A weird bug in Mobile Safari means that your iPad might refuse to show you hi-res images on your new Retina Display, instead scaling them down and making them look just as bad as they would if they were low resolution to begin with. Weirdly, this issue only affects JPGs, and then only certain JPGs. What’s going on?

Photographer Duncan Davidson was retina-izing some photographs and realized that they were looking worse than smaller photos. Being a geek, he started digging around to find out why, and came up with this explanation:

Images larger than 1775 pixels wide (or 1180 pixels high) get down-sampled by Webkit. Up to that number and you’re ok. Hit 1776, though, and your pictures are scaled down. PNGs are fine, and so too — oddly — are the retina-ized images on Apple’s site.

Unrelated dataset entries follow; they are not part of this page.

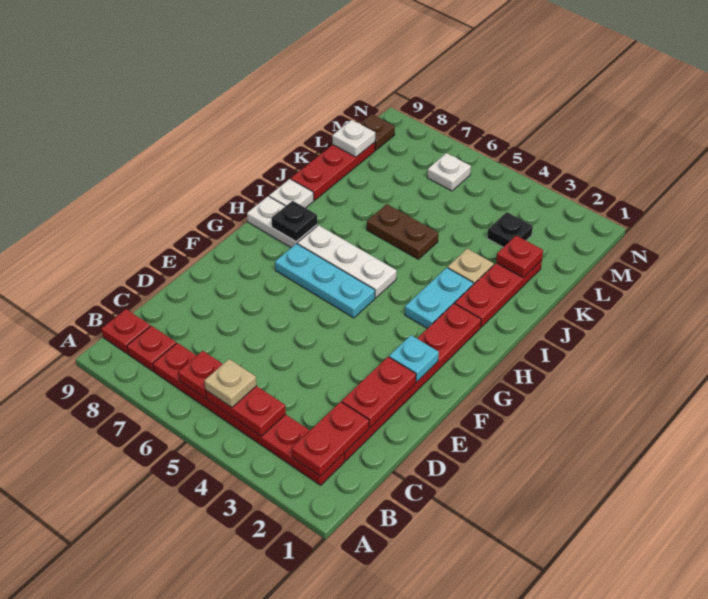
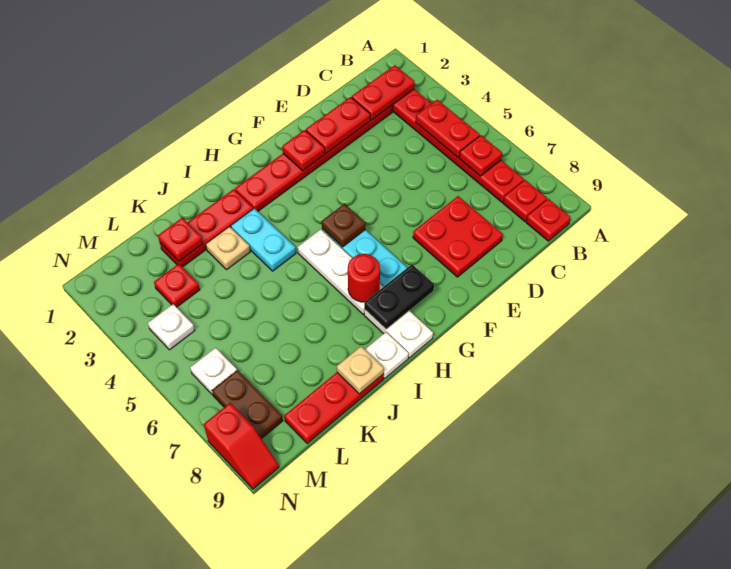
tan 1x1 plate [204,359,257,407] -> tan 1x1 plate moved to [337,346,384,394]
none -> red 2x2 plate [413,196,503,277]
cyan 1x1 plate [389,335,439,382] -> red 1x1 plate [282,130,325,171]
cyan 1x2 plate [405,268,473,328] -> cyan 1x2 plate turned to [231,208,296,271]
none -> red 1x1 round brick [348,254,380,302]
black 1x1 plate [271,201,317,241] -> black 1x2 plate [364,264,434,329]
brown 1x2 plate [367,204,438,259] -> brown 1x2 plate moved to [212,370,283,439]
black 1x1 plate [487,212,533,247] -> red 1x1 plate [154,264,200,307]
white 1x1 plate [332,120,375,157] -> white 1x1 plate moved to [148,304,195,350]
brown 1x1 plate [360,114,395,150] -> brown 1x1 plate moved to [322,204,365,247]
none -> red 1x2 slope [204,403,279,489]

The solution, it turns out, is to use progressive JPGs. Remember when we used to use these? A progressive JPG downloads successively higher-res images and displays them. Thus, you get a blocky but complete image, which is then filled in as more data is received. Use a progressive JPG and Webkit will have no problem displaying it.

This is a surprisingly smart solution to the problem of serving images for different-sized displays, but I have a question: does anyone know if these progressive JPGs can stop part way through? That is, can a regular iPad only load the amount of detail it is capable of displaying?